SORT1 is a highly expressed neurotrophic factor receptor that binds progranulin (PGRN) and regulates endosomal/lysosomal function through a pathway that is genetically linked to FTLD-TDP104–108. Recent studies suggest that TDP-43 depletion results in inappropriate inclusion of the Sort1 exon 17b and production of a soluble and putatively toxic SORT1 variant that is increased in FTLD-TDP patients90,109,110. To confirm that the altered splicing in our sequencing data was Sort1 exon 17b inclusion, we performed qPCR using primers specific for the mouse Sort1 + ex17b transcript, the appropriately spliced variant (Sort1-WT), and all Sort1 variants (Sort1 total) on tissues isolated from TDP-43KQ/KQ or WT mice110. This analysis showed a nearly 8-fold increase in the Sort1 + ex17b transcript in the cortex (Fig. 7c) and hippocampus (Fig. 7d) of both 12- and 18-month-old animals, which is accompanied by an approximately 25% decrease in Sort1-WT transcripts. Interestingly, the total level of Sort1 transcript varied with age, with slightly increased levels at 12 months and reduced levels at 18 months of age, suggestive of a negative feedback mechanism regulating Sort1 expression.

▸ **Extracted material**:
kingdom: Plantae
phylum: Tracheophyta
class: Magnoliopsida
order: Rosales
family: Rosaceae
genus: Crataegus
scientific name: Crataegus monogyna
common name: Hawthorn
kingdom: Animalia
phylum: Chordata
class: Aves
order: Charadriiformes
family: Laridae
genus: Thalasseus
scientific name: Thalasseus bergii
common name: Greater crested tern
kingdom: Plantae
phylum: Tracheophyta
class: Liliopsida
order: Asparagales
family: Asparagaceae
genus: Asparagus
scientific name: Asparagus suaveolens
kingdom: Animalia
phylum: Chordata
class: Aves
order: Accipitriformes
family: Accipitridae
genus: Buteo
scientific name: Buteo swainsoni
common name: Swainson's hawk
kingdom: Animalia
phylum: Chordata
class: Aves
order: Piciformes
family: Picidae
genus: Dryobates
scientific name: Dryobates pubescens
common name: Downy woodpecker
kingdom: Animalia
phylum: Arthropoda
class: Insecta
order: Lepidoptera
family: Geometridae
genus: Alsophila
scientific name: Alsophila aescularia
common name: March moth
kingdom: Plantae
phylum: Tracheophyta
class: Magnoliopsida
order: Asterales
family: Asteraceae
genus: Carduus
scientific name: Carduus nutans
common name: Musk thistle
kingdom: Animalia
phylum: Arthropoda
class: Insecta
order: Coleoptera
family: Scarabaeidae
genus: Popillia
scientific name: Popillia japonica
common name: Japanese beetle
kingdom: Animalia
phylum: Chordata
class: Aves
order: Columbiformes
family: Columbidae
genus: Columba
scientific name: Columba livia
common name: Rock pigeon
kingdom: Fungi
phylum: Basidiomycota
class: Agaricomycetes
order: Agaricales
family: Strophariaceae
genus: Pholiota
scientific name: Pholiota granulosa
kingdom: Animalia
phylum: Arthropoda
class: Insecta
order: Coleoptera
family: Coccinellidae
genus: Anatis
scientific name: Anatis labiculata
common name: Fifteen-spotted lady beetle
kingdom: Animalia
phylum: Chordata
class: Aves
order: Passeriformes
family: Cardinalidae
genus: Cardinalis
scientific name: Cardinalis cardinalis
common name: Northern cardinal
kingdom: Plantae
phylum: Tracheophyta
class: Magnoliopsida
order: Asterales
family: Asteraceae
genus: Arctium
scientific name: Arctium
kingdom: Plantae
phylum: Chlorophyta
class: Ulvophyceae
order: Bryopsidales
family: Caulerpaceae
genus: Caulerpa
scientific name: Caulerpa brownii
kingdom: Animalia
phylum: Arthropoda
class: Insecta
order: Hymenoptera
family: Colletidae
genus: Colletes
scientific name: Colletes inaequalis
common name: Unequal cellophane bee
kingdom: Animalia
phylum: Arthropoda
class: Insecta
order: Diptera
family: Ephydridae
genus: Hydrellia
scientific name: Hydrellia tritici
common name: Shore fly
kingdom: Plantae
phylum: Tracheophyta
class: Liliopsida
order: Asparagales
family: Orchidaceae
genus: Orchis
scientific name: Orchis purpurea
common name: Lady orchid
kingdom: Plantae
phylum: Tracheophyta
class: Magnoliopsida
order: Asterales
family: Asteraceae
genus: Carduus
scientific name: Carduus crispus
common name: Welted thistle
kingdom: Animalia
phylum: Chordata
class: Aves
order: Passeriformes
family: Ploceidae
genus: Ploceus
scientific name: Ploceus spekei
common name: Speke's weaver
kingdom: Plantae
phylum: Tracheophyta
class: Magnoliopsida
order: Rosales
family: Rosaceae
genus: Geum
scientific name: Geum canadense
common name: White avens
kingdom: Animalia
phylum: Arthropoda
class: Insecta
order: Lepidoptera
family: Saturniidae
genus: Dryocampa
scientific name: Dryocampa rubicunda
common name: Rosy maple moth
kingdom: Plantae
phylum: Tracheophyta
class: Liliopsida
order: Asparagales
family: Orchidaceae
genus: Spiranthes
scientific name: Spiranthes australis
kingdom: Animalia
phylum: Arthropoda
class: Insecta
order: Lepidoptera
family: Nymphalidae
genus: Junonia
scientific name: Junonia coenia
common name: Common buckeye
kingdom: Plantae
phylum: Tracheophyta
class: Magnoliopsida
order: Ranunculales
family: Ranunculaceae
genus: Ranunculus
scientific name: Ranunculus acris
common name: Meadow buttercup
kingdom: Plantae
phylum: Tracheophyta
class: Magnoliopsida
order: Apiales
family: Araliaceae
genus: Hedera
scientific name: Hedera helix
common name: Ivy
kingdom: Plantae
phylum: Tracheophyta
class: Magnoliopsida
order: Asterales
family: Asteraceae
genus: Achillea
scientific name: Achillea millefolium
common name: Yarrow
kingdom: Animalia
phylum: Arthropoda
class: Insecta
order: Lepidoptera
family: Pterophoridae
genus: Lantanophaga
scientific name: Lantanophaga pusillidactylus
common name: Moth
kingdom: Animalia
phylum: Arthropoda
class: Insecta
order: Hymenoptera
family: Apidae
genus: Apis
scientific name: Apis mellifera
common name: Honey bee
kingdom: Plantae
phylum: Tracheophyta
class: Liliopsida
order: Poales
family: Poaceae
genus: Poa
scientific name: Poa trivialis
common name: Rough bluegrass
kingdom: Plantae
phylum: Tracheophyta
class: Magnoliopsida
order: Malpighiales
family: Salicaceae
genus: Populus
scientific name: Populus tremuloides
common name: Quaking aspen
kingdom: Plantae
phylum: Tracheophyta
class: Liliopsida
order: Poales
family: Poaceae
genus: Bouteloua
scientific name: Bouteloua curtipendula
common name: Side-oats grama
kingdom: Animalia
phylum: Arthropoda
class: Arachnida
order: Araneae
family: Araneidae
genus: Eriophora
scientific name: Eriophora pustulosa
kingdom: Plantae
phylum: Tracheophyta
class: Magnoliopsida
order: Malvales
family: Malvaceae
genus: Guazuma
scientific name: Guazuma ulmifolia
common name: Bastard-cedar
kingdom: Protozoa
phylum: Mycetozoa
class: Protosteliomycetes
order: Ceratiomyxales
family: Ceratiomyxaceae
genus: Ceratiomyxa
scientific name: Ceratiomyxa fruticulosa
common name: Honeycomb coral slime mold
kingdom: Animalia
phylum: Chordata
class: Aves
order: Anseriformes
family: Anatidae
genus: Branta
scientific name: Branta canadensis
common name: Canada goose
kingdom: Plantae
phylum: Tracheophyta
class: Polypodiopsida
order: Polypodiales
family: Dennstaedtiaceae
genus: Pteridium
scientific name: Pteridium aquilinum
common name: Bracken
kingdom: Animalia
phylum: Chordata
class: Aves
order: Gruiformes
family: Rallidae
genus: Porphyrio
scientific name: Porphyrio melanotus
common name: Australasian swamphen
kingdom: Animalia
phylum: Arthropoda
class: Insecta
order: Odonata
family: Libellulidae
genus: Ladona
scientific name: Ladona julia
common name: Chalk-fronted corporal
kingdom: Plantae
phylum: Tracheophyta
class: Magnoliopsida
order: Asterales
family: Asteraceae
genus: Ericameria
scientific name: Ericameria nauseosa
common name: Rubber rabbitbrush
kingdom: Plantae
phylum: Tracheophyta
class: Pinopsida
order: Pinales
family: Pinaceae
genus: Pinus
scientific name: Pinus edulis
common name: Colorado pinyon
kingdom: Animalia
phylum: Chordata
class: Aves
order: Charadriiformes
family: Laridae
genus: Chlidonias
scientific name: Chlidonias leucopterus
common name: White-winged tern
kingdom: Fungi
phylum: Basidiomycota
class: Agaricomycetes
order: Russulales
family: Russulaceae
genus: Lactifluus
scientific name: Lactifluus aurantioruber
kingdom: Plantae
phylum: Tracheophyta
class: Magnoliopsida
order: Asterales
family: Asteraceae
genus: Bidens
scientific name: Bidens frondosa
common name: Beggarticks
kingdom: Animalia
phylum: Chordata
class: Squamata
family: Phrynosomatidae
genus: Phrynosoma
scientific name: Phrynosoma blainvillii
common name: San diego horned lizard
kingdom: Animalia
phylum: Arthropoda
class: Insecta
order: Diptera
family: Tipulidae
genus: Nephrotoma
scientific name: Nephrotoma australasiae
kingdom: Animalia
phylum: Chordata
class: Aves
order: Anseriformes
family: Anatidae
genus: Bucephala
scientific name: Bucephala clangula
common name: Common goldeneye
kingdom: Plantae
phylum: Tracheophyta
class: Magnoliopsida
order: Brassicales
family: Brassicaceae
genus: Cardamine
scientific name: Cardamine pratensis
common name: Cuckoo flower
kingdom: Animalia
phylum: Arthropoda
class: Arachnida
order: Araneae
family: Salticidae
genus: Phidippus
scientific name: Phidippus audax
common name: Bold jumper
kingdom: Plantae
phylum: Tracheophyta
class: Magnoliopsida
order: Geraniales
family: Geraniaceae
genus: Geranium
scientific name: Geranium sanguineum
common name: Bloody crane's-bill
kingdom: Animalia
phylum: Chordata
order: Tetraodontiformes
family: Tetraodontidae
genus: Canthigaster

▸ **Actions to take**:
1: Answer these questions about the SORT1 passage:
(a) Which protein does SORT1 bind?
(b) By roughly what percentage did Sort1-WT transcripts decrease?
(c) At what two ages were the animals examined?
2: Proceed with the SORT1 passage, picking up after its final sentence.
The items have nothing to do with this.

▸ **Answer list**:
1:
(a) Progranulin (PGRN).
(b) Approximately 25%.
(c) 12 and 18 months.

2:
To determine whether the Sort1 + ex17b transcript identified in TDP-43KQ/KQ mice generates a distinct SORT1 protein, we immunoblotted hippocampus and cortex homogenates and identified a higher molecular weight SORT1 in TDP-43KQ/KQ compared to WT mice (Fig. 7e, f), consistent with Sort1 exon 17b inclusion. Notably, this abnormal SORT1 protein showed decreased stability in TDP-43KQ/KQ mice, as suggested by reduced protein levels in acetylation-mimic animals, compared to controls (Fig. 7g, h). These data indicate failure to repress cryptic exon inclusion and an altered SORT1-PGRN axis, indicating an aberrant splicing pattern in TDP-43KQ/KQ mice that faithfully resembles human FTLD-TDP.